* PROBLEM *
Retype the data in its entirety, with no word changed.

* RECORDS PROVIDED *

::::::::

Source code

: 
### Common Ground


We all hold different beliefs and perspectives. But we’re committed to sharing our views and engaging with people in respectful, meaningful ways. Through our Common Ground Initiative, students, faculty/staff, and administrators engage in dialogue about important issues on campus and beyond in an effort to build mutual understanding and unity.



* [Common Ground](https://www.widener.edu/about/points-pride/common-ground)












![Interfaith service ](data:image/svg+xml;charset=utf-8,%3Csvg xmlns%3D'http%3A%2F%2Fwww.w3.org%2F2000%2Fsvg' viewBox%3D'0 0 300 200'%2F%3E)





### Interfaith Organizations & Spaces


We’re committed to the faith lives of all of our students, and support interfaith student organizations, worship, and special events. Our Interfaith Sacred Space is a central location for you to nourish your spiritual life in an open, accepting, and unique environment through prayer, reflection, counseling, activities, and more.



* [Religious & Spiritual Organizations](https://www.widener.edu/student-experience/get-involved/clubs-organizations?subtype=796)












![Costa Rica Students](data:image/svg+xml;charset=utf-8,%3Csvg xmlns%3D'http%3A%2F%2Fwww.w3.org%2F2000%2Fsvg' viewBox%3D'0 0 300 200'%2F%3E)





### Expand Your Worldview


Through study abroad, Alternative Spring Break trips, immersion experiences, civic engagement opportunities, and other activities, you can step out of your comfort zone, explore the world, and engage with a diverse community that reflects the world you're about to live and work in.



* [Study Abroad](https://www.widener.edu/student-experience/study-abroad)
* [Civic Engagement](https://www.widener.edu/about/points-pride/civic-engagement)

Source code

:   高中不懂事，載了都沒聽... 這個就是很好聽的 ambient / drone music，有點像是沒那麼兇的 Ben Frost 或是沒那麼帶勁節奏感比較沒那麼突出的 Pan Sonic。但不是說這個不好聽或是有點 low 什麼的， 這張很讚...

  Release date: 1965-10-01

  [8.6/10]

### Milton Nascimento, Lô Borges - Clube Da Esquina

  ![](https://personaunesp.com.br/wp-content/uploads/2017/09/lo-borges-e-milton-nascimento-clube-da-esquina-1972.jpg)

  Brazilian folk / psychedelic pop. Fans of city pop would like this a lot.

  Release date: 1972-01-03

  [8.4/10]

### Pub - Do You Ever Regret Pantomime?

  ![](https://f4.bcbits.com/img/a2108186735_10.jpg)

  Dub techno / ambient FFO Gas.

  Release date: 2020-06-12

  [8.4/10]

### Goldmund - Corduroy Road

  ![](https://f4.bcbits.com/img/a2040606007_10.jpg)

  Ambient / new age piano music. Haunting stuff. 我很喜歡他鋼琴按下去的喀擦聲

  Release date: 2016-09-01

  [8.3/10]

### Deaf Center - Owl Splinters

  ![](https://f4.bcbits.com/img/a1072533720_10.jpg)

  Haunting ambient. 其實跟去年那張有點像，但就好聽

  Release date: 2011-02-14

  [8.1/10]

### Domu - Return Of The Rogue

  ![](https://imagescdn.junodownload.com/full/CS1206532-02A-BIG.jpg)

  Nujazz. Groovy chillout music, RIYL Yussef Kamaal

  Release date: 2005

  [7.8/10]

::::::::

* TASK RESPONSE *
Source code

: 
### Common Ground


We all hold different beliefs and perspectives. But we’re committed to sharing our views and engaging with people in respectful, meaningful ways. Through our Common Ground Initiative, students, faculty/staff, and administrators engage in dialogue about important issues on campus and beyond in an effort to build mutual understanding and unity.



* [Common Ground](https://www.widener.edu/about/points-pride/common-ground)












![Interfaith service ](data:image/svg+xml;charset=utf-8,%3Csvg xmlns%3D'http%3A%2F%2Fwww.w3.org%2F2000%2Fsvg' viewBox%3D'0 0 300 200'%2F%3E)





### Interfaith Organizations & Spaces


We’re committed to the faith lives of all of our students, and support interfaith student organizations, worship, and special events. Our Interfaith Sacred Space is a central location for you to nourish your spiritual life in an open, accepting, and unique environment through prayer, reflection, counseling, activities, and more.



* [Religious & Spiritual Organizations](https://www.widener.edu/student-experience/get-involved/clubs-organizations?subtype=796)












![Costa Rica Students](data:image/svg+xml;charset=utf-8,%3Csvg xmlns%3D'http%3A%2F%2Fwww.w3.org%2F2000%2Fsvg' viewBox%3D'0 0 300 200'%2F%3E)





### Expand Your Worldview


Through study abroad, Alternative Spring Break trips, immersion experiences, civic engagement opportunities, and other activities, you can step out of your comfort zone, explore the world, and engage with a diverse community that reflects the world you're about to live and work in.



* [Study Abroad](https://www.widener.edu/student-experience/study-abroad)
* [Civic Engagement](https://www.widener.edu/about/points-pride/civic-engagement)

Source code

:   高中不懂事，載了都沒聽... 這個就是很好聽的 ambient / drone music，有點像是沒那麼兇的 Ben Frost 或是沒那麼帶勁節奏感比較沒那麼突出的 Pan Sonic。但不是說這個不好聽或是有點 low 什麼的， 這張很讚...

  Release date: 1965-10-01

  [8.6/10]

### Milton Nascimento, Lô Borges - Clube Da Esquina

  ![](https://personaunesp.com.br/wp-content/uploads/2017/09/lo-borges-e-milton-nascimento-clube-da-esquina-1972.jpg)

  Brazilian folk / psychedelic pop. Fans of city pop would like this a lot.

  Release date: 1972-01-03

  [8.4/10]

### Pub - Do You Ever Regret Pantomime?

  ![](https://f4.bcbits.com/img/a2108186735_10.jpg)

  Dub techno / ambient FFO Gas.

  Release date: 2020-06-12

  [8.4/10]

### Goldmund - Corduroy Road

  ![](https://f4.bcbits.com/img/a2040606007_10.jpg)

  Ambient / new age piano music. Haunting stuff. 我很喜歡他鋼琴按下去的喀擦聲

  Release date: 2016-09-01

  [8.3/10]

### Deaf Center - Owl Splinters

  ![](https://f4.bcbits.com/img/a1072533720_10.jpg)

  Haunting ambient. 其實跟去年那張有點像，但就好聽

  Release date: 2011-02-14

  [8.1/10]

### Domu - Return Of The Rogue

  ![](https://imagescdn.junodownload.com/full/CS1206532-02A-BIG.jpg)

  Nujazz. Groovy chillout music, RIYL Yussef Kamaal

  Release date: 2005

  [7.8/10]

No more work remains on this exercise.